Title:Identifying Native and Non-native Membrane Protein Loops by Using Stabilizing Energetic Terms of Three Popular Force Fields
Volume: 1
Issue: 1
Author(s): Konda Mani Saravanan, Haiping Zhang and Yanjie Wei*
Affiliation:
- Center for High Performance Computing, Joint Engineering Research Center for Health Big Data Intelligent Analysis Technology, Shenzhen Institutes of Advanced Technology, Chinese Academy of Sciences, Shenzhen, Guangdong 518055,China
Keywords:
Loop conformation, membrane proteins, molecular force fields, structure prediction, molecular modeling, template modeling.
Abstract:
Background: Predicting the three-dimensional structure of globular proteins from their
amino acid sequence has reached a fair accuracy, but predicting the structure of membrane proteins,
especially loop regions, is still a difficult task in structural bioinformatics. The difficulty in predicting
membrane loops is due to various factors like length variation, position, flexibility, and they are
easily prone to mutation.
Objective: In the present work, we address the problem of identifying and ranking near-native loops
from a set of decoys generated by Monte-Carlo simulations.
Methods: We systematically analyzed native and generated non-native decoys to develop a scoring
function.

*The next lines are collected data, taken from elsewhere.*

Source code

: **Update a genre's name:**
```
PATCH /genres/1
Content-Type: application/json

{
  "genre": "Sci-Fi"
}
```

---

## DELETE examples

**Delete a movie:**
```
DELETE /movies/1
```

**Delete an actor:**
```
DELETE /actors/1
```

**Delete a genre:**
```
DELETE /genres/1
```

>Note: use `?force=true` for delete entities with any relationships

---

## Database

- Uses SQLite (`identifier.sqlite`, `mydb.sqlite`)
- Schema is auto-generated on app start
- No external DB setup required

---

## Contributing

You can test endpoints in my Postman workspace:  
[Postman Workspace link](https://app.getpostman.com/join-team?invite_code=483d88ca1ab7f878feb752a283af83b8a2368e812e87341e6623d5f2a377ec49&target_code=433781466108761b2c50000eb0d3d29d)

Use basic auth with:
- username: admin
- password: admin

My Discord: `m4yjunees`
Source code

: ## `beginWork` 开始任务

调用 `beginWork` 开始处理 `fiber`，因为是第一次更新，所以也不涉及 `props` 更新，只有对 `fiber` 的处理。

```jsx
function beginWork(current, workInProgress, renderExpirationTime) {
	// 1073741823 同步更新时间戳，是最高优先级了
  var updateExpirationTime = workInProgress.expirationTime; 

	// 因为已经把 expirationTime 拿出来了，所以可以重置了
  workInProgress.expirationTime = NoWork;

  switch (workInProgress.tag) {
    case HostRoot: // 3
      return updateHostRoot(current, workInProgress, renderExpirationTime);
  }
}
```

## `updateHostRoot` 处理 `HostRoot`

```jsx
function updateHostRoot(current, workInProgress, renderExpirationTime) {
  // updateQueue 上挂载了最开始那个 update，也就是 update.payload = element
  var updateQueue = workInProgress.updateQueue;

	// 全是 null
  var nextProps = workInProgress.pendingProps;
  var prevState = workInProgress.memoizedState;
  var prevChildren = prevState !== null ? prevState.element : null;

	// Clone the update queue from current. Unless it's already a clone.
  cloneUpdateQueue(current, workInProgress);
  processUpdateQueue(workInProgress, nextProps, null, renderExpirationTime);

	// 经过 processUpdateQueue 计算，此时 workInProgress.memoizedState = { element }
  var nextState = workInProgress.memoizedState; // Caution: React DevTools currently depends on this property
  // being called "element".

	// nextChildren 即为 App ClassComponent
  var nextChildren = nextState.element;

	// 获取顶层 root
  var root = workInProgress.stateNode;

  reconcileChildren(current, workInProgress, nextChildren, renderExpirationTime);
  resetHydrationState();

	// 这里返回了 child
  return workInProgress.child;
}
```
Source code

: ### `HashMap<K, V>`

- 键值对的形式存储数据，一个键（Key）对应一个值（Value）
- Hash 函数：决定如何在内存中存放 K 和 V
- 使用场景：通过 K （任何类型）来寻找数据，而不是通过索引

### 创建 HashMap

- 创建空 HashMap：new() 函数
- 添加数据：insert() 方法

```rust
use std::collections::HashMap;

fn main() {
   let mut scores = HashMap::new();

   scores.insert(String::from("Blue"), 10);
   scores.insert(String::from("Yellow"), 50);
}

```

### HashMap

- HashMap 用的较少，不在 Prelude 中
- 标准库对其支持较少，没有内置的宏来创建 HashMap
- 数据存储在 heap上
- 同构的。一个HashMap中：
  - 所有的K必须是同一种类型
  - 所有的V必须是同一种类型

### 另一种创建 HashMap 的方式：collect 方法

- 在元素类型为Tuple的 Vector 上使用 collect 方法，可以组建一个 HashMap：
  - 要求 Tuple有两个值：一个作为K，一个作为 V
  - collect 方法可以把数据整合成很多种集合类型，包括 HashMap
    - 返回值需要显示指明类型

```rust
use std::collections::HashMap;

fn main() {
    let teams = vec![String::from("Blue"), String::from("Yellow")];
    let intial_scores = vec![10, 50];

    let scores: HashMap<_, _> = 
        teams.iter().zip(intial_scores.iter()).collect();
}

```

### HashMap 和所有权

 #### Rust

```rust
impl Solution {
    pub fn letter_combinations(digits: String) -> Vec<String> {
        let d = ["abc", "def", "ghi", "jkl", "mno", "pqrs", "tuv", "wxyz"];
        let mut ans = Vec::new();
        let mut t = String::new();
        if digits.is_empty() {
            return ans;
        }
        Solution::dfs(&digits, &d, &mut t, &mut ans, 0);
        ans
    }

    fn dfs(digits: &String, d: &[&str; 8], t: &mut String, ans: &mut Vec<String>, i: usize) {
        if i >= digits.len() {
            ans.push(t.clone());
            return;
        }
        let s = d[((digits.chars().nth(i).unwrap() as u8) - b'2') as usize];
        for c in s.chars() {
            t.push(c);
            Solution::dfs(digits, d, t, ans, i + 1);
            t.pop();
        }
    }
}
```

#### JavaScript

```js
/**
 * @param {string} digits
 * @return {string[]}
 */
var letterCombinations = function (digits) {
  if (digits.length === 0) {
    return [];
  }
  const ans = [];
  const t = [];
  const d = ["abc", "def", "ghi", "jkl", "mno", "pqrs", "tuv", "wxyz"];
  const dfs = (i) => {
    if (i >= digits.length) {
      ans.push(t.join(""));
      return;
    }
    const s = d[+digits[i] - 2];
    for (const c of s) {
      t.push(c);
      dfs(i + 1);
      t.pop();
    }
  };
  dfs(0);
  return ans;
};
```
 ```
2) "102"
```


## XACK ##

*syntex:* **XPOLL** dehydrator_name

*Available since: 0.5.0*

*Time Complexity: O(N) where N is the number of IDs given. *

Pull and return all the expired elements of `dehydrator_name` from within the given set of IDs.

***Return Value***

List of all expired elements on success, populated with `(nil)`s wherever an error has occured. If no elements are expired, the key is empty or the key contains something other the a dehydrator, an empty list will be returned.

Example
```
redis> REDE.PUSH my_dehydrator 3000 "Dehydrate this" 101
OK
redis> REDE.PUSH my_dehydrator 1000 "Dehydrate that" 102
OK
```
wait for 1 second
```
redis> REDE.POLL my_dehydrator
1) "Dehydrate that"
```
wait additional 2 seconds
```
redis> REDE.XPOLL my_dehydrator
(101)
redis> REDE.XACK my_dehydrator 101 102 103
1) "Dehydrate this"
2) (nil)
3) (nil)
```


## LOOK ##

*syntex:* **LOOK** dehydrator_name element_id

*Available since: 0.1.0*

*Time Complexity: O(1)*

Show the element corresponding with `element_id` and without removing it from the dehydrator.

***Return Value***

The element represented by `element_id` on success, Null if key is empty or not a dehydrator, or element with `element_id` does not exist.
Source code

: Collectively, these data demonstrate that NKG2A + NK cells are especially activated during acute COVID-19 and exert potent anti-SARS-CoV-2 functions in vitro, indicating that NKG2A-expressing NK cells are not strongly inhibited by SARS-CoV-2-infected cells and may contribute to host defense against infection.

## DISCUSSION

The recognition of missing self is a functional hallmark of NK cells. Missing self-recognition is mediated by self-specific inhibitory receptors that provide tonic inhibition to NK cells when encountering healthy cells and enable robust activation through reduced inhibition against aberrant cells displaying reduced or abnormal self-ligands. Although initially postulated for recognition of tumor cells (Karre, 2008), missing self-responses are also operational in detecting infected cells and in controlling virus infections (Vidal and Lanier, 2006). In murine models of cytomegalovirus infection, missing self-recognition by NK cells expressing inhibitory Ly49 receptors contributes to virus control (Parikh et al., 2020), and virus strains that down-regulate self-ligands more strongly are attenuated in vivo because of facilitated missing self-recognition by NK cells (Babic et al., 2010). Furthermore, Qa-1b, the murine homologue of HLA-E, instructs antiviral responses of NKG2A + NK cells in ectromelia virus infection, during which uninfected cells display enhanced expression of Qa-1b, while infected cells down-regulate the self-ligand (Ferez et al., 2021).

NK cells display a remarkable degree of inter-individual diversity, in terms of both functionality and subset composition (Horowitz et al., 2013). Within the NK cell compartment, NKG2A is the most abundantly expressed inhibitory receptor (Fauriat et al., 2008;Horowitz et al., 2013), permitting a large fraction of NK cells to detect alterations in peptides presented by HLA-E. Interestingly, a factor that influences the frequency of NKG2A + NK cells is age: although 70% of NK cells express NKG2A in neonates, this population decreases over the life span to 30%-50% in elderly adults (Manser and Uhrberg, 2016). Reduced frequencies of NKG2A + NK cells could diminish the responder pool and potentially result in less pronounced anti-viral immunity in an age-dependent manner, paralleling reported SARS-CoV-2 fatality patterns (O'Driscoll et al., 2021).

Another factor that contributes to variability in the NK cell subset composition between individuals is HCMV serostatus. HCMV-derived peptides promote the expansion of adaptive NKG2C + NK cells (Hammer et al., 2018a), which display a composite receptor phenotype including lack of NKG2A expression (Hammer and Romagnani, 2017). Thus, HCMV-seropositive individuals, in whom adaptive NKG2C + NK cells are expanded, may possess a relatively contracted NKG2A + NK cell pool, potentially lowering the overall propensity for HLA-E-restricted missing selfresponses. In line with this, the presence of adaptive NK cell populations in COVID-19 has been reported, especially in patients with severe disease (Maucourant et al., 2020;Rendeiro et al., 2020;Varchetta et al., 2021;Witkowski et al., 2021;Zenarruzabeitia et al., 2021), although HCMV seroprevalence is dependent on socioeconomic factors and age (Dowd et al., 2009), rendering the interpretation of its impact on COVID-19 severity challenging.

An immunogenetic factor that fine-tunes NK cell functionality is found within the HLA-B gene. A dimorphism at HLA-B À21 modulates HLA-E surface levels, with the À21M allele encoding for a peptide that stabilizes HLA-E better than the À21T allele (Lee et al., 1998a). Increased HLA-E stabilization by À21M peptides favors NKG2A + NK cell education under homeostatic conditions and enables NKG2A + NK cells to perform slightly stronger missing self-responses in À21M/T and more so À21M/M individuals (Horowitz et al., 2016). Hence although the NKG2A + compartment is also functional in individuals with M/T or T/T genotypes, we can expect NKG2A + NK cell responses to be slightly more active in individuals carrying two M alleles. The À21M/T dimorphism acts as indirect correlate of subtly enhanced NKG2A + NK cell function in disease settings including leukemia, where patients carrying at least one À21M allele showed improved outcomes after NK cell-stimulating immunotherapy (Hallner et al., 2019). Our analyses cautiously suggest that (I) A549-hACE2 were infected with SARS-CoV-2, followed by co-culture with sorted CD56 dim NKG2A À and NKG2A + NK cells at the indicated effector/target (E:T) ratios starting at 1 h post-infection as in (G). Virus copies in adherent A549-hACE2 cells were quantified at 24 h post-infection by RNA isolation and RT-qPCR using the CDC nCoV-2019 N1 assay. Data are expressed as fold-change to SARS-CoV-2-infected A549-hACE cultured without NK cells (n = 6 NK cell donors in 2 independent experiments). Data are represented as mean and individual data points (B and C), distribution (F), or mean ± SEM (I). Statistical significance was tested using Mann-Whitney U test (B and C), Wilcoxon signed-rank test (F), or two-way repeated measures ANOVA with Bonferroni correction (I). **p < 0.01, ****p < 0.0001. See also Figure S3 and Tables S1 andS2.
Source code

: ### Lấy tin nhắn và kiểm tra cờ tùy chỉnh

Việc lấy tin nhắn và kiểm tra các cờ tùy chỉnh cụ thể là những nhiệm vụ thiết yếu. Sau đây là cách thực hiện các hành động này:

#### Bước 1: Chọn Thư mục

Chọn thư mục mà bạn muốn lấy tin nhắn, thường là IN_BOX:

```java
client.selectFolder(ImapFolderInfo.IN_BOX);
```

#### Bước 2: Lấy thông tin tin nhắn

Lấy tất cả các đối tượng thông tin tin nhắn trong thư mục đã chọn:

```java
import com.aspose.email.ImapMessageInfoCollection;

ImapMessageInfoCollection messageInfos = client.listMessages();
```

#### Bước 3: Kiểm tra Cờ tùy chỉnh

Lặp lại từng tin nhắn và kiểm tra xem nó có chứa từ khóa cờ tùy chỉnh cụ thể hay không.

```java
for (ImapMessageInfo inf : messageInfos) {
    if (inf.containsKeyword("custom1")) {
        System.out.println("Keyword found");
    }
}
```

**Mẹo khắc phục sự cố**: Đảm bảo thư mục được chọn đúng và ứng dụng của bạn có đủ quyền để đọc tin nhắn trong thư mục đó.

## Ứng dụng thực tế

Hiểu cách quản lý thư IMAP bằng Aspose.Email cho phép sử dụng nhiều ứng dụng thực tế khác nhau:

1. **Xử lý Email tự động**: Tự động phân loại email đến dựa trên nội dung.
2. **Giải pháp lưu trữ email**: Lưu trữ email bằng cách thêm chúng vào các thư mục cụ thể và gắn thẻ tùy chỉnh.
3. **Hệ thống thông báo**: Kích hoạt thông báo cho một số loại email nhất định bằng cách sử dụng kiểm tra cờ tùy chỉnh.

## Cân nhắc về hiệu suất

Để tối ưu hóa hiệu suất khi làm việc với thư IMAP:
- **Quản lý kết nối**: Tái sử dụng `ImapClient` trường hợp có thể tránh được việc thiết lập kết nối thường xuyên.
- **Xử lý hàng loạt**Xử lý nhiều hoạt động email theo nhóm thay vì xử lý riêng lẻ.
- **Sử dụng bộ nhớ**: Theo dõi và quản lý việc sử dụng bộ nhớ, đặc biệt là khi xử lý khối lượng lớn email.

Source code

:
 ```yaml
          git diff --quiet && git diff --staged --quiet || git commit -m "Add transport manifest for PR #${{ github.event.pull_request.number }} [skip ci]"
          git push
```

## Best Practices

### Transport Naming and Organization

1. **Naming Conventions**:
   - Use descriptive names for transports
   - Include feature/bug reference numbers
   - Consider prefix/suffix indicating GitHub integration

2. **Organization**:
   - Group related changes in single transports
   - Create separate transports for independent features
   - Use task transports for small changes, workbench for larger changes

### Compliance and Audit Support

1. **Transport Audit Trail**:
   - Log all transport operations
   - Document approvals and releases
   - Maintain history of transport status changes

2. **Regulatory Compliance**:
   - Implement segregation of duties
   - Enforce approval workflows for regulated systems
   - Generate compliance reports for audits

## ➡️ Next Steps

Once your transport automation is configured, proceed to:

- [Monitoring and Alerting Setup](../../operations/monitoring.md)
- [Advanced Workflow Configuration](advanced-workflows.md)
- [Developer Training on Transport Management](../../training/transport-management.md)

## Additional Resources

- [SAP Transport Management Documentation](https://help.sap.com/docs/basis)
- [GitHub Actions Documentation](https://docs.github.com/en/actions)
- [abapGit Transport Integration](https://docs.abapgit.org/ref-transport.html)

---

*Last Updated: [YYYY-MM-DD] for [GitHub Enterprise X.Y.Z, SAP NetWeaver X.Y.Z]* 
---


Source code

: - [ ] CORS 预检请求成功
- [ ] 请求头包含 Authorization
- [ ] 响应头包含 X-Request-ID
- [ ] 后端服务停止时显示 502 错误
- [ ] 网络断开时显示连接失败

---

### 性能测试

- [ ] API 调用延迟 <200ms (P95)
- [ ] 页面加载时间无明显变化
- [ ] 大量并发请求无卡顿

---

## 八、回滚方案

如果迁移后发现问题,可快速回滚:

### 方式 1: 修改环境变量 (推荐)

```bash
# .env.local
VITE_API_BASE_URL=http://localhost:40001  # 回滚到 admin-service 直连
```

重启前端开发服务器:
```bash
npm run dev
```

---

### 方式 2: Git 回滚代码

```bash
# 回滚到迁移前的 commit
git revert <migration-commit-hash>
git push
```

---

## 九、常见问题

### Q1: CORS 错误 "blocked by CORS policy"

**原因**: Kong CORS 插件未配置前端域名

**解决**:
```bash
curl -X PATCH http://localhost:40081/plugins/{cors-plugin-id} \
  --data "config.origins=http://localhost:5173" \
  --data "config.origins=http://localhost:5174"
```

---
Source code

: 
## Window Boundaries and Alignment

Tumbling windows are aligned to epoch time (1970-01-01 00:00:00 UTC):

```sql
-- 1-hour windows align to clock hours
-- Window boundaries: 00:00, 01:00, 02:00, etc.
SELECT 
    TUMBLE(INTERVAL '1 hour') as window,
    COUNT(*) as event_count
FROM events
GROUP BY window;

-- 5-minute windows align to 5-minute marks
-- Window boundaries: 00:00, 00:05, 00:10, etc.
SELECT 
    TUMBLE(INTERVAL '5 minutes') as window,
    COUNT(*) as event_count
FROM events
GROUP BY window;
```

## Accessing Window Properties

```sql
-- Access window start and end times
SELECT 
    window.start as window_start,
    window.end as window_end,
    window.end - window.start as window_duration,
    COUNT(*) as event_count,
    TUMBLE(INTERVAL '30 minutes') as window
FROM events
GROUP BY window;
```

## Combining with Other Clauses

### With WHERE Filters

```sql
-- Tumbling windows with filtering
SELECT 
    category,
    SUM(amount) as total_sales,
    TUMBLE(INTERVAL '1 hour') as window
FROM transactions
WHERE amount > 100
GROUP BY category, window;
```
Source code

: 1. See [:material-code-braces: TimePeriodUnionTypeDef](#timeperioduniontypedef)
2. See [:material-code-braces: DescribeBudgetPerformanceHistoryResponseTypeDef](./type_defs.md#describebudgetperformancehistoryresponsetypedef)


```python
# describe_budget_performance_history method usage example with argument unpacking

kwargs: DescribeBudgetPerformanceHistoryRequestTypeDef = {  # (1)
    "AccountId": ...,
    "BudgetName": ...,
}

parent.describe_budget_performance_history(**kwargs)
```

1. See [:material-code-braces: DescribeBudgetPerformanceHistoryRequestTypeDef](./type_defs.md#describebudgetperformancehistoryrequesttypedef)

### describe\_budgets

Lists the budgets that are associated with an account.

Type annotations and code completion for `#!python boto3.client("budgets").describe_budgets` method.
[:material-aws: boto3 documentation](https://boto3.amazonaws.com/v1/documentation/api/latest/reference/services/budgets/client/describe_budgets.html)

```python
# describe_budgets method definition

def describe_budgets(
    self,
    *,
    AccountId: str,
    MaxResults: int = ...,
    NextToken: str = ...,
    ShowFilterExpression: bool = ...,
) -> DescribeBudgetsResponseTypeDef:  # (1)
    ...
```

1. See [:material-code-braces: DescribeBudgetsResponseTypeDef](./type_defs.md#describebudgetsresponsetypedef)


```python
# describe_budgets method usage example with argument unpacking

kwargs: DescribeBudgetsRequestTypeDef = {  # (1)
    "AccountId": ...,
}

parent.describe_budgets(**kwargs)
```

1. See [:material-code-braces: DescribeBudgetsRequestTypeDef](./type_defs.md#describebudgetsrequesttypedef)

The scoring function uses four important stabilizing energy terms from three popular force
fields, such as FOLDX, OPLS, and AMBER, to identify and rank near-native membrane loops.
Results: The results reveal better discrimination of native and non-natives and perform poor prediction
in binary classifying native and near-native defined based on Root Mean Square Deviation
(RMSD), Global Distance Test (GDT), and Template Modeling (TM) score, respectively.
Conclusion: From our observations, we conclude that the important energy features described here
may help to improve the loop prediction when the membrane protein database size increases.